Em tempos de crise
Está tão comum falar em crise. Crise econômica, crise política, crise financeira.
Em tempos de crise, vou abrir parênteses aqui para falar da crise interior por que passam os seres humanos.
Por dia, são inúmeras mensagens, significativas por sinal, recebidas através de e-mail, sites de relacionamentos e afins. Mas onde está a coragem de falar, cara a cara, a um amigo que o ama? Onde está a fé transmitida de corrente em corrente via internet? Onde está a paz entre os homens, tanto propagada nos meios de comunicação? Tudo é muito lindo quando teoricamente pronunciado.
O novo dia, que nasce belo e deveria ser vivido como se fosse o último, desmorona-se diante das pessoas que já não se encantam mais com a simplicidade das flores, a beleza do sol, o bom dia do idoso, o sorriso tímido de uma criança ou qualquer outra dádiva ofertada gratuitamente pelo Criador, pois o encanto está em vestir a melhor roupa ou o melhor sapato para estar bem aos olhos dos outros. A beleza reside na linda casa nova e decorada, financiada em 360 meses. A gratidão a Deus é somente pelo carro do ano e o brilho dos olhos só surge diante de uma frivolidade ou uma conquista material qualquer.
Onde está o real valor à vida?
Afirmar que as pessoas deveriam mudar é muito simples, eu sei. Eu também preciso mudar, no entanto a realidade está aí, muitas vezes até de forma sensacionalista, estampada em todos os veículos de comunicação. Vivo em uma sociedade capitalista, onde o princípio mais importante é, infelizmente, o lucro, o dinheiro. A concorrência, o consumismo, os novos mercados, necessidades e o poder aquisitivo, entre outros, são fatores que se relacionam e originam o grave conflito: apropriação da riqueza nas mãos de alguns versus a socialização da pobreza.
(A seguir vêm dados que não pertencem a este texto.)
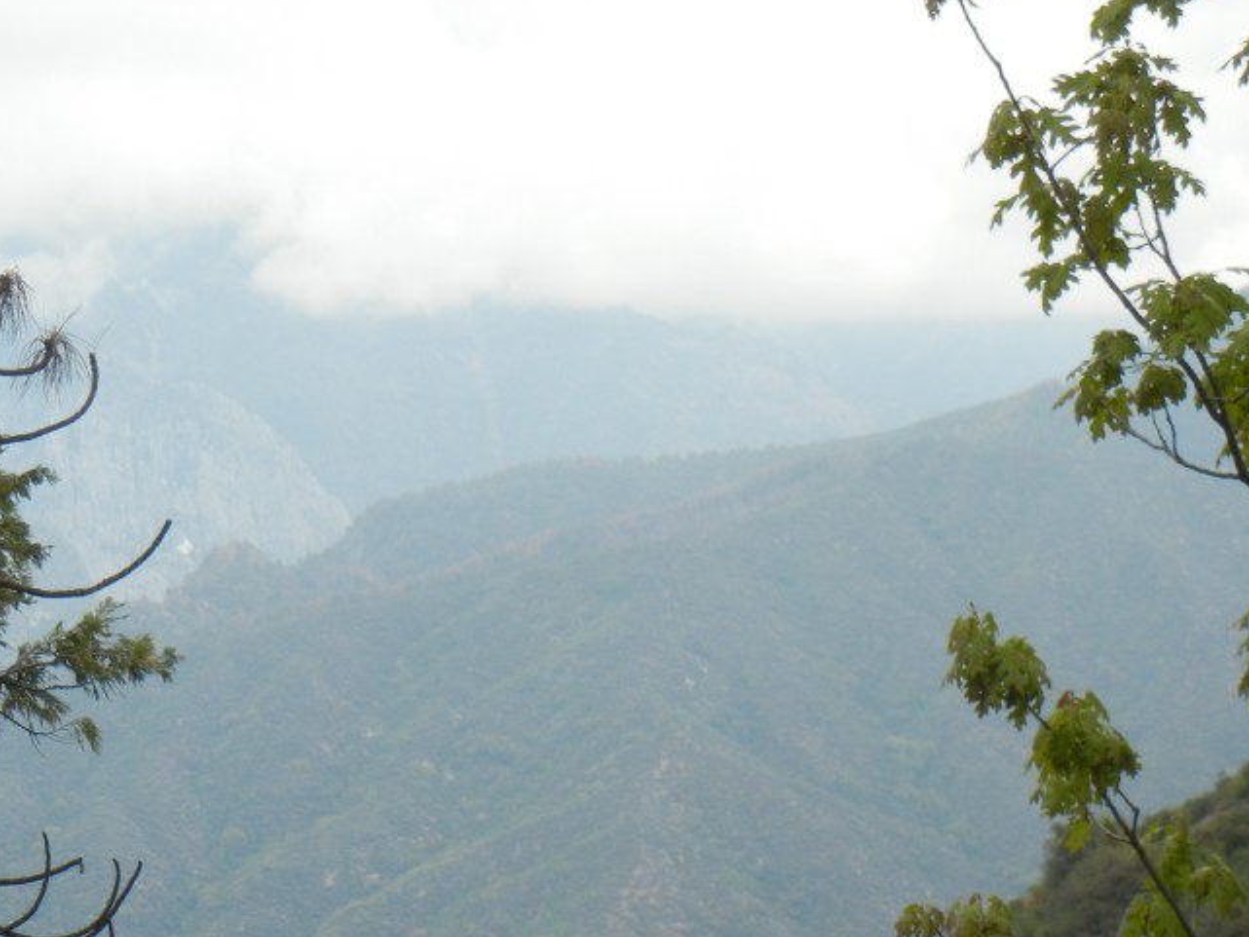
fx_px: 5882
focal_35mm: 163
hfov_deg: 12.1
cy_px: 567
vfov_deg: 9.1
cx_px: 522
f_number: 4.5
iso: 160
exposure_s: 1/485
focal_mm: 18.3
Mas e aí? Como relacionar esse conflito à crise interior a qual me refiro lá em cima? Está evidente! As pessoas vivem em crise porque não tem os melhores bens materiais, porque não podem ter a vida que o amigo virtual ostenta nas redes sociais. Elas estão condicionadas ao que veem na TV e às regras mal determinadas pela sociedade. Sonhos da casa da novela, do carro zero O km, das viagens, do emprego e do salário tanto ambicionados, dos corpos perfeitos, parecem nunca se concretizarem. Daí surge a insatisfação, a tristeza, as angústias. É um sentimento de frustração constante. Ficam tão focados no “eu preciso ter” que limitam a vida e se esquecem de algo importante: agradecer pela vida que lhes permitem acordar todos os dias para lutar – ou pelo menos tentar.
Então, será realmente que riqueza traz a felicidade? Analisando o mundinho que me cerca, para alguns, eu creio que sim. Aliás, penso que essa felicidade seja parcial, pois por trás da vanglória exagerada, tem ali uma dor disfarçada, uma alegria simulada, um sorriso fingido ou uma solidão triste acobertada.
Há poucos meses ganhei um livro de autoajuda, desses que são, de forma desprezível, criticados. Chegou em um momento oportuno da minha vida. Não diria que estava em crise, mas estava com a alma adoecida. Adoecida por eu estar com pensamentos ruins, ansiosa e muito desanimada com a atitude das pessoas que me cercam, além da minha sempre presente inconformidade pela incapacidade de mudar o mundo. Percebi que tudo o que estava ali escrito bastaria ser aplicado para que vivêssemos em uma sociedade melhor e mais pacífica. Paz que começaria no interior de cada um a partir da extinção de atitudes de mesquinhez, ingratidão. A cura da cegueira branca, tão bem expressa em Saramago como a cegueira social, seria, do mesmo modo, um caminho para a dissolução da subversão entre os homens, penso eu. Representaria a amortização de tanta ostentação, iniquidade e espantosa frieza, assim como, e de forma consequente, a recuperação da ética social, da dignidade humana e da nossa moral.
Ainda confio em um mundo mais humano, em que as pessoas sairão da “crise mundial interna” e aprenderão a aplicar o amor, o perdão, o respeito, a humildade e tantos outros valores ofuscados pela sociedade.